Amir Ahmad, the restaurant's owner, posted a video on Facebook to apologize, defend himself and explain his rationale for the "common mistake."

"We didn't intend to say something crazy like that. I have a mother, I have a sister, I have a wife, I also have a 2-year-old daughter," Ahmad said. "So if I would say something like that, that would mean it would be OK for anyone to say the same thing to my family, and hell no."

Ahmad added that the employee who previously held the position left suddenly with 24 hours notice. He had to find a replacement and was preparing for Ramadan in the coming weeks. He said he and others observing Ramadan – the month when Muslims fast from sunrise to sunset – would not have been able to sustain the energy needed to meet the intense workload.

The case was one of two that resulted in fines from the Division of Civil Rights in recent months.

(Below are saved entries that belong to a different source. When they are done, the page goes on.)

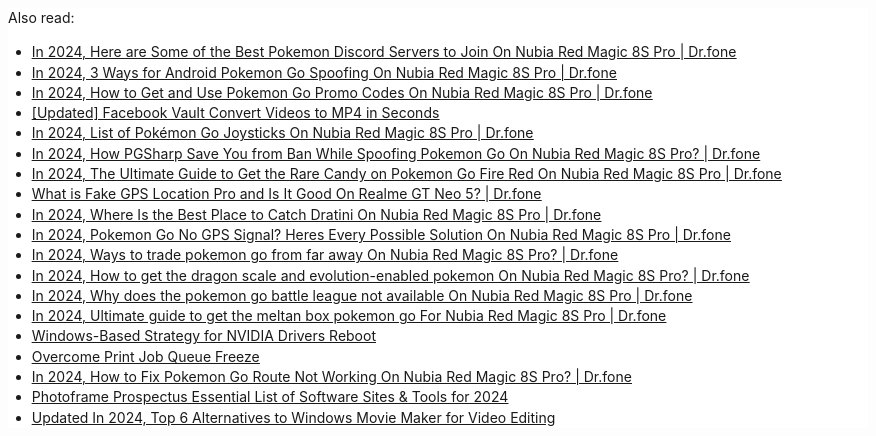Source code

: 




<span class="atpl-alsoreadstyle">Also read:</span>
<div><ul>
<li><a href="https://pokemon-go-android.techidaily.com/in-2024-here-are-some-of-the-best-pokemon-discord-servers-to-join-on-nubia-red-magic-8s-pro-drfone-by-drfone-virtual-android/"><u>In 2024, Here are Some of the Best Pokemon Discord Servers to Join On Nubia Red Magic 8S Pro | Dr.fone</u></a></li>
<li><a href="https://pokemon-go-android.techidaily.com/in-2024-3-ways-for-android-pokemon-go-spoofing-on-nubia-red-magic-8s-pro-drfone-by-drfone-virtual-android/"><u>In 2024, 3 Ways for Android Pokemon Go Spoofing On Nubia Red Magic 8S Pro | Dr.fone</u></a></li>
<li><a href="https://pokemon-go-android.techidaily.com/in-2024-how-to-get-and-use-pokemon-go-promo-codes-on-nubia-red-magic-8s-pro-drfone-by-drfone-virtual-android/"><u>In 2024, How to Get and Use Pokemon Go Promo Codes On Nubia Red Magic 8S Pro | Dr.fone</u></a></li>
<li><a href="https://facebook-video-recording.techidaily.com/updated-facebook-vault-convert-videos-to-mp4-in-seconds/"><u>[Updated] Facebook Vault  Convert Videos to MP4 in Seconds</u></a></li>
<li><a href="https://pokemon-go-android.techidaily.com/in-2024-list-of-pokemon-go-joysticks-on-nubia-red-magic-8s-pro-drfone-by-drfone-virtual-android/"><u>In 2024, List of Pokémon Go Joysticks On Nubia Red Magic 8S Pro | Dr.fone</u></a></li>
<li><a href="https://pokemon-go-android.techidaily.com/in-2024-how-pgsharp-save-you-from-ban-while-spoofing-pokemon-go-on-nubia-red-magic-8s-pro-drfone-by-drfone-virtual-android/"><u>In 2024, How PGSharp Save You from Ban While Spoofing Pokemon Go On Nubia Red Magic 8S Pro? | Dr.fone</u></a></li>
<li><a href="https://pokemon-go-android.techidaily.com/in-2024-the-ultimate-guide-to-get-the-rare-candy-on-pokemon-go-fire-red-on-nubia-red-magic-8s-pro-drfone-by-drfone-virtual-android/"><u>In 2024, The Ultimate Guide to Get the Rare Candy on Pokemon Go Fire Red On Nubia Red Magic 8S Pro | Dr.fone</u></a></li>
<li><a href="https://fake-location.techidaily.com/what-is-fake-gps-location-pro-and-is-it-good-on-realme-gt-neo-5-drfone-by-drfone-virtual-android/"><u>What is Fake GPS Location Pro and Is It Good On Realme GT Neo 5? | Dr.fone</u></a></li>
<li><a href="https://pokemon-go-android.techidaily.com/in-2024-where-is-the-best-place-to-catch-dratini-on-nubia-red-magic-8s-pro-drfone-by-drfone-virtual-android/"><u>In 2024, Where Is the Best Place to Catch Dratini On Nubia Red Magic 8S Pro | Dr.fone</u></a></li>
<li><a href="https://pokemon-go-android.techidaily.com/in-2024-pokemon-go-no-gps-signal-heres-every-possible-solution-on-nubia-red-magic-8s-pro-drfone-by-drfone-virtual-android/"><u>In 2024, Pokemon Go No GPS Signal? Heres Every Possible Solution On Nubia Red Magic 8S Pro | Dr.fone</u></a></li>
<li><a href="https://pokemon-go-android.techidaily.com/in-2024-ways-to-trade-pokemon-go-from-far-away-on-nubia-red-magic-8s-pro-drfone-by-drfone-virtual-android/"><u>In 2024, Ways to trade pokemon go from far away On Nubia Red Magic 8S Pro? | Dr.fone</u></a></li>
<li><a href="https://pokemon-go-android.techidaily.com/in-2024-how-to-get-the-dragon-scale-and-evolution-enabled-pokemon-on-nubia-red-magic-8s-pro-drfone-by-drfone-virtual-android/"><u>In 2024, How to get the dragon scale and evolution-enabled pokemon On Nubia Red Magic 8S Pro? | Dr.fone</u></a></li>
<li><a href="https://pokemon-go-android.techidaily.com/in-2024-why-does-the-pokemon-go-battle-league-not-available-on-nubia-red-magic-8s-pro-drfone-by-drfone-virtual-android/"><u>In 2024, Why does the pokemon go battle league not available On Nubia Red Magic 8S Pro | Dr.fone</u></a></li>
<li><a href="https://pokemon-go-android.techidaily.com/in-2024-ultimate-guide-to-get-the-meltan-box-pokemon-go-for-nubia-red-magic-8s-pro-drfone-by-drfone-virtual-android/"><u>In 2024, Ultimate guide to get the meltan box pokemon go For Nubia Red Magic 8S Pro | Dr.fone</u></a></li>
<li><a href="https://driver-install.techidaily.com/windows-based-strategy-for-nvidia-drivers-reboot/"><u>Windows-Based Strategy for NVIDIA Drivers Reboot</u></a></li>
<li><a href="https://printer-issues.techidaily.com/overcome-print-job-queue-freeze/"><u>Overcome Print Job Queue Freeze</u></a></li>
<li><a href="https://pokemon-go-android.techidaily.com/in-2024-how-to-fix-pokemon-go-route-not-working-on-nubia-red-magic-8s-pro-drfone-by-drfone-virtual-android/"><u>In 2024, How to Fix Pokemon Go Route Not Working On Nubia Red Magic 8S Pro? | Dr.fone</u></a></li>
<li><a href="https://extra-support.techidaily.com/photoframe-prospectus-essential-list-of-software-sites-and-tools-for-2024/"><u>Photoframe Prospectus  Essential List of Software Sites & Tools for 2024</u></a></li>
<li><a href="https://video-content-creator.techidaily.com/updated-in-2024-top-6-alternatives-to-windows-movie-maker-for-video-editing/"><u>Updated In 2024, Top 6 Alternatives to Windows Movie Maker for Video Editing</u></a></li>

Telecommunications company Skyzir Distributions LLC, of Fort Lee, also was fined for placing a help wanted ad seeking a Human Resources Manager which specified “female candidate preferable.”

“Employers cannot base employment decisions on generalizations about what men or women are interested in or capable of,” New Jersey DCR director Rachel Wainer Apter said. “All New Jersey residents must be able to pursue their own talents and passions without artificial limits imposed by gender stereotyping.”